Paychecks merit excitement, especially your first one from your first job out of college. Chances are your first job out of college provides you with the most money you’ve ever been earning to that point in your life.
As a result, it can be tricky to manage this new source of income, even if it’s just chump change to an NFL star. To you, it’s the accomplishment of years of laboring in classrooms, libraries and coffee shops. So instead of blowing it, make it count. Use these tips to ensure your first “big kid” job also marks your first step on a healthy financial path.
Graduating college is a major accomplishment. Give yourself a pat on the back, but do it wisely. Spending money on experiences has been proven to satisfy people more than buying stuff. So treat yourself to a day at the spa or a weekend camping trip. Get some friends to join you to maximize the experience.
Lay Out Your Expenses
Now that you know what you’ll be earning, figure out your expenses. The obvious ones include housing, utilities, transportation and food. Make sure you also factor in any debts you have to pay off, which leads nicely into the next tip.
Pay Down Debt
If you took out loans to pay for your college education, now’s the time to start paying them off. When you figure out all of your expenses, determine how much you can afford to pay toward each debt. Get as aggressive as you can now so that you’re paying less in interest in the long run. Paying off debts is one of the best ways to build credit, which will help you finance bigger purchases later in life.
Resist the New Car Attraction
A fellow blogger who’s a Certified Financial Planner broke down why new cars often ruin people’s finances. He told me people see the monthly payment and know they can pay for it. But they forget about taxes, insurance, gas and maintenance costs. Quickly, those low monthly payments balloon to an unaffordable figure.
It’s understandable to want a nicer car, especially because cars are status symbols and you’re doing better than you were in college, right? Plus it’s nice to have extended warranties and the new car smell. Why not look at used cars? Or if you already have one, what’s wrong with it? Are the issues repairable?
Resist the Fancy Housing
You don’t need a grandeur, new loft in the hippest part of town even if you can afford it. Why not look for places with great locations that won’t cost you a plurality of your income? What’s wrong with having a roommate?
I get it, you want to be on your own. But maybe you’re still not quite ready to live in an oversized space by yourself. Living below your means right now means you can live up to them later. Most of all, it means you won’t find yourself stressing about your living expenses.
Start Retirement Savings
Get in on your employer’s 401(k). If you’re lucky, they’ll match your contributions up to a certain dollar amount. Take advantage of that, because it’s free money. Don’t rule out Roth Individual Retirement Accounts either, especially if you don’t like your employer’s 401(k) options.

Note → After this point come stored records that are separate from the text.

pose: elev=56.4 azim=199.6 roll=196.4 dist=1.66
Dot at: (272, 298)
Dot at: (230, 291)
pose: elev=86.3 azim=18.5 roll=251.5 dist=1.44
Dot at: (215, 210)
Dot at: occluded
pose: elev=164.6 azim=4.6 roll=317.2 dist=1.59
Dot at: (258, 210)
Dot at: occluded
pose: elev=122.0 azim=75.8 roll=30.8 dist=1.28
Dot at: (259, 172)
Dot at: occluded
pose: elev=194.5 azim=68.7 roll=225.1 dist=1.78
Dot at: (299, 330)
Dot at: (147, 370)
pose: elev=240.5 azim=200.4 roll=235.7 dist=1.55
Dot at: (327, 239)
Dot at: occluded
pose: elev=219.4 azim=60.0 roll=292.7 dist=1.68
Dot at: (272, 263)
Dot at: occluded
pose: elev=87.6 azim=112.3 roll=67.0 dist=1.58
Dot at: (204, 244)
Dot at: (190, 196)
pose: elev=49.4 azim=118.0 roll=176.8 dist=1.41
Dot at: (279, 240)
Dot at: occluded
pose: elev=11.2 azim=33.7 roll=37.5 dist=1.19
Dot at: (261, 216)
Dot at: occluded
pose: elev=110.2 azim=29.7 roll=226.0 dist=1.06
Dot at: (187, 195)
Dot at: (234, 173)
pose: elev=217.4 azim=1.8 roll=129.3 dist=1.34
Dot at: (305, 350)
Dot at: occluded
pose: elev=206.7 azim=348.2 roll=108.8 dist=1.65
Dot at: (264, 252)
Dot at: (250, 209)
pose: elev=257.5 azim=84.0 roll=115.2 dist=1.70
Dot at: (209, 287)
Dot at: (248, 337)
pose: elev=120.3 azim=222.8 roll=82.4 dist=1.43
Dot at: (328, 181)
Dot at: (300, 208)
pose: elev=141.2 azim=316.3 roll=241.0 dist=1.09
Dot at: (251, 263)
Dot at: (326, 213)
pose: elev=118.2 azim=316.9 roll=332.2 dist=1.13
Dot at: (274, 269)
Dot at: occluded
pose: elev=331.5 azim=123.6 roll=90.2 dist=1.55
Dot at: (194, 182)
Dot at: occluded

It’s hard to get started on these savings as it feels like you’re leaving your fun college life behind. The day I did the paperwork to set aside money in my 401(k), I put myself in a bad mood. I thought, Why am I saving for retirement when I’m 23? As my balance has increased, I’ve grown proud of it instead of envious of what I could spend that money on.
Contribute to Your Emergency Fund
You better get an emergency fund started if you haven’t already. We’re not talking about a 10-page-paper-is-due-tomorrow type of emergency anymore either. It could be a medical misfortune, a natural disaster or — worse yet — a notice that you’re losing your job. Be prepared for the worst by saving until you have about six months of expenses covered.
It’s likely that your employer will offer health insurance, but you may be on your own for dental coverage. Also, do you have renters insurance for all the stuff in your apartment? If you’re already financing a home, you’ll definitely want homeowners insurance. With the latter, shop around so you get insurance that will help you with natural disasters.
Remember, it’s good to get a thrill on your first payday out of college. Just keep in mind that a paycheck isn’t an invitation to live large. Be smart with you money now, and payday excitement won’t fade.